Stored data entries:

☆ ☆ ☆ ☆

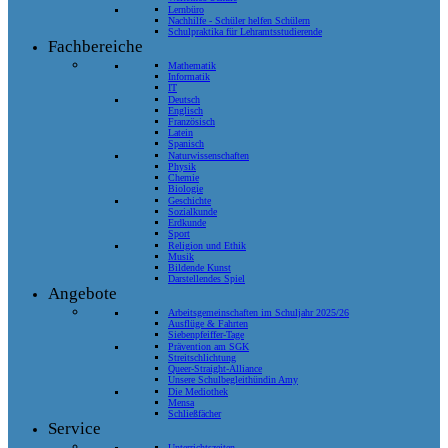
Lernbüro
Nachhilfe - Schüler helfen Schülern
Schulpraktika für Lehramtsstudierende
Fachbereiche
Mathematik
Informatik
IT
Deutsch
Englisch
Französisch
Latein
Spanisch
Naturwissenschaften
Physik
Chemie
Biologie
Geschichte
Sozialkunde
Erdkunde
Sport
Religion und Ethik
Musik
Bildende Kunst
Darstellendes Spiel
Angebote
Arbeitsgemeinschaften im Schuljahr 2025/26
Ausflüge & Fahrten
Siebenpfeiffer-Tage
Prävention am SGK
Streitschlichtung
Queer-Straight-Alliance
Unsere Schulbegleithündin Amy
Die Mediothek
Mensa
Schließfächer
Service
Unterrichtszeiten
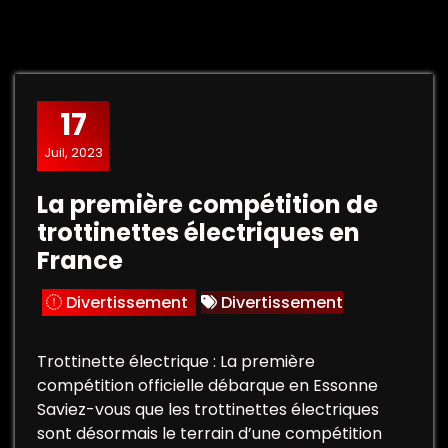
17
Juil, 2023
La première compétition de
trottinettes électriques en
France
Divertissement
Divertissement
Trottinette électrique : La première
compétition officielle débarque en Essonne
Saviez-vous que les trottinettes électriques
sont désormais le terrain d’une compétition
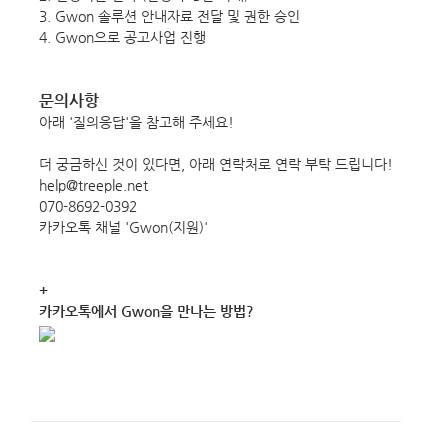
3. Gwon 솔루션 안내자료 전달 및 권한 승인
4. Gwon으로 공고사업 진행
문의사항
아래 '질의응답'을 참고해 주세요!
더 궁금하신 것이 있다면, 아래 연락처로 연락 부탁 드립니다!
help@treeple.net
070-8692-0392
카카오톡 채널 'Gwon(지원)'
+
카카오톡에서 Gwon을 만나는 방법?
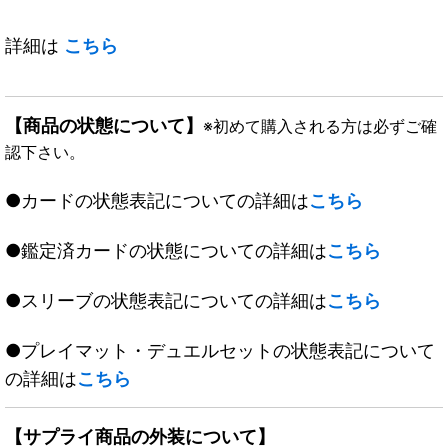
詳細は
こちら
【商品の状態について】
※初めて購入される方は必ずご確
認下さい。
●カードの状態表記についての詳細は
こちら
●鑑定済カードの状態についての詳細は
こちら
●スリーブの状態表記についての詳細は
こちら
●プレイマット・デュエルセットの状態表記について
の詳細は
こちら
【サプライ商品の外装について】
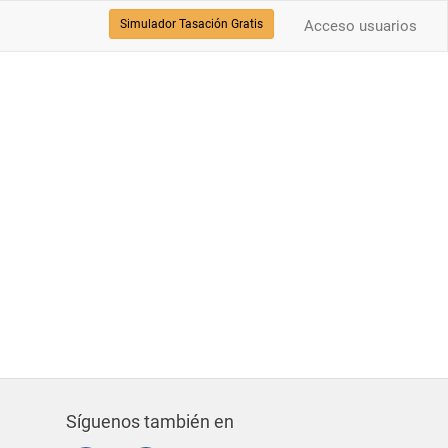
Simulador Tasación Gratis
Acceso usuarios
Síguenos también en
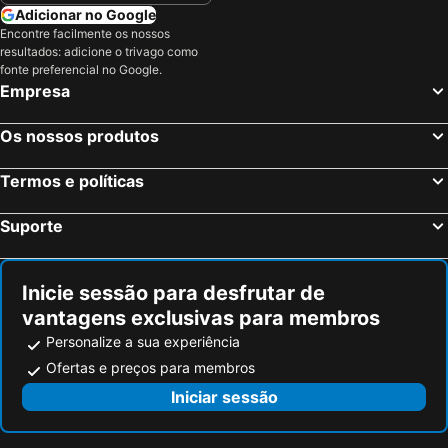
Adicionar no Google
Encontre facilmente os nossos
resultados: adicione o trivago como
fonte preferencial no Google.
Empresa
Os nossos produtos
Termos e políticas
Suporte
Inicie sessão para desfrutar de
vantagens exclusivas para membros
Personalize a sua experiência
Ofertas e preços para membros
Iniciar sessão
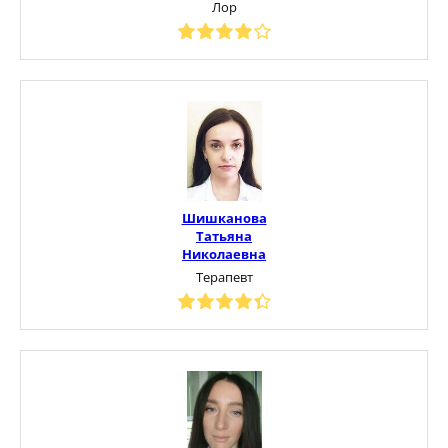
Лор
Шишканова
Татьяна
Николаевна
Терапевт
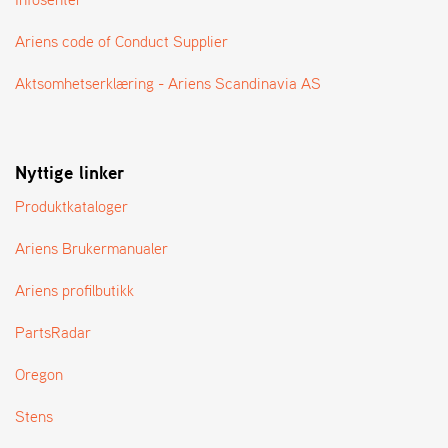
A
N
Ariens code of Conduct Supplier
G
®
Aktsomhetserklæring - Ariens Scandinavia AS
F
O
Nyttige linker
R
H
Produktkataloger
A
N
D
Ariens Brukermanualer
L
E
Ariens profilbutikk
R
O
PartsRadar
V
E
Oregon
R
S
Stens
I
K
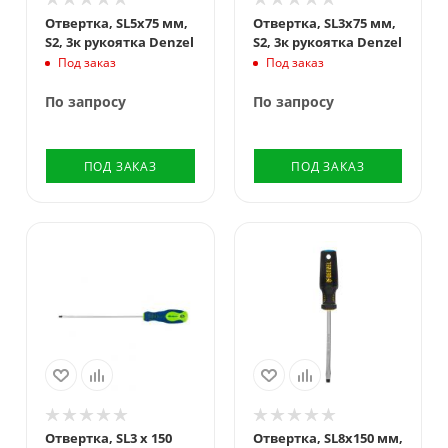
Отвертка, SL5x75 мм,
Отвертка, SL3х75 мм,
S2, 3к рукоятка Denzel
S2, 3к рукоятка Denzel
Под заказ
Под заказ
По запросу
По запросу
ПОД ЗАКАЗ
ПОД ЗАКАЗ
Отвертка, SL3 х 150
Отвертка, SL8x150 мм,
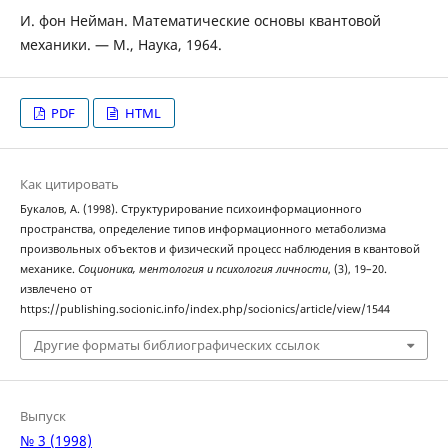
И. фон Нейман. Математические основы квантовой
механики. — М., Наука, 1964.
PDF
HTML
Как цитировать
Букалов, А. (1998). Структурирование психоинформационного
пространства, определение типов информационного метаболизма
произвольных объектов и физический процесс наблюдения в квантовой
механике.
Соционика, ментология и психология личности
, (3), 19–20.
извлечено от
https://publishing.socionic.info/index.php/socionics/article/view/1544
Другие форматы библиографических ссылок
Выпуск
№ 3 (1998)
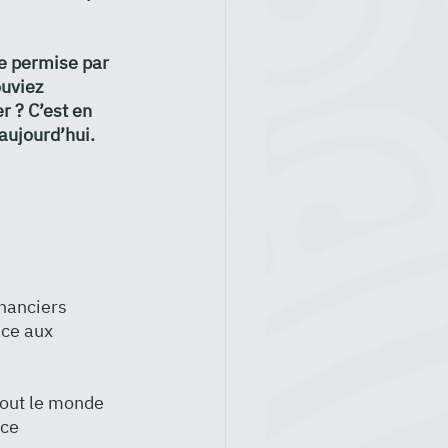
e permise par 
ouviez 
 ? C’est en 
aujourd’hui.
nanciers 
âce aux 
tout le monde 
ce 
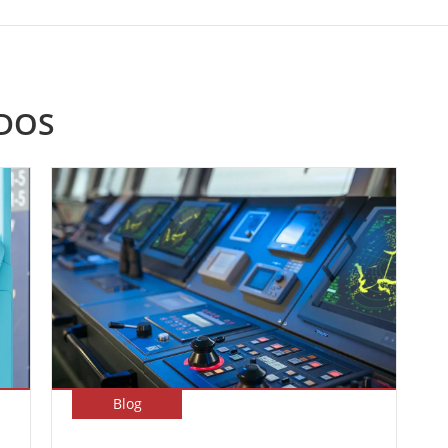
DOS
Blog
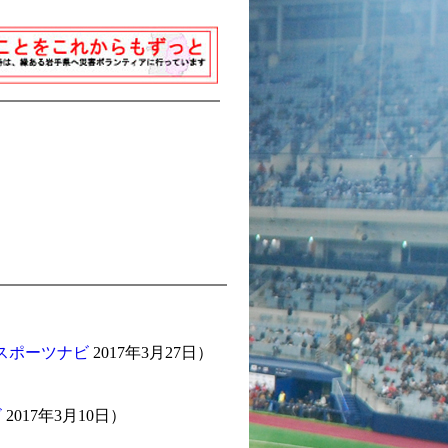
スポーツナビ
2017年3月27日）
ビ
2017年3月10日）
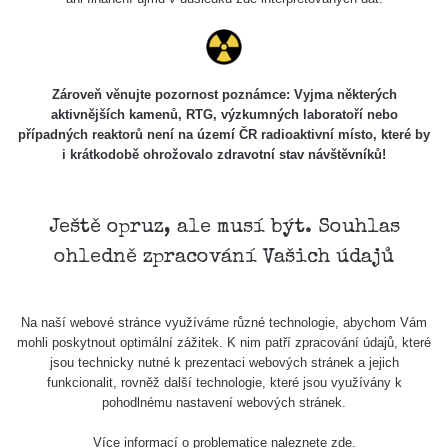
Cesta -
5.8.2026
21:43 -
RAYSID
0.044 - 0.225 µSv/h
2274
6.8.2026
19:30
Zároveň věnujte pozornost poznámce: Vyjma některých
aktivnějších kamenů, RTG, výzkumných laboratoří nebo
Halda Uni-
případných reaktorů není na území ČR radioaktivní místo, které by
RadiaCode
Stone
0.051 - 256.86 µSv/h
771
i krátkodobě ohrožovalo zdravotní stav návštěvníků!
103
Jáchymov
Bývalý důl
RadiaCode
Barbora -
0.043 - 0.26 µSv/h
412
Ještě opruz, ale musí být. Souhlas
103
Jáchymov
ohledně zpracování Vašich údajů
Bývalý důl
RadiaCode
Barbora -
0 - 0 µSv/h
0
103
Jáchymov
Na naší webové stránce využíváme různé technologie, abychom Vám
mohli poskytnout optimální zážitek. K nim patří zpracování údajů, které
Skalica
RadiaCode
jsou technicky nutné k prezentaci webových stránek a jejich
0.03 - 0.43 µSv/h
857
walk: 1
110
funkcionalit, rovněž další technologie, které jsou využívány k
pohodlnému nastavení webových stránek.
Cesta -
17.7.2026
Více informací o problematice naleznete
zde
.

☆ ☆ ☆ ☆

▶ Activity: Say how many lines of the data include the string "technologie". Nothing other than the number should be given.

▶ Answer to the exercise: 2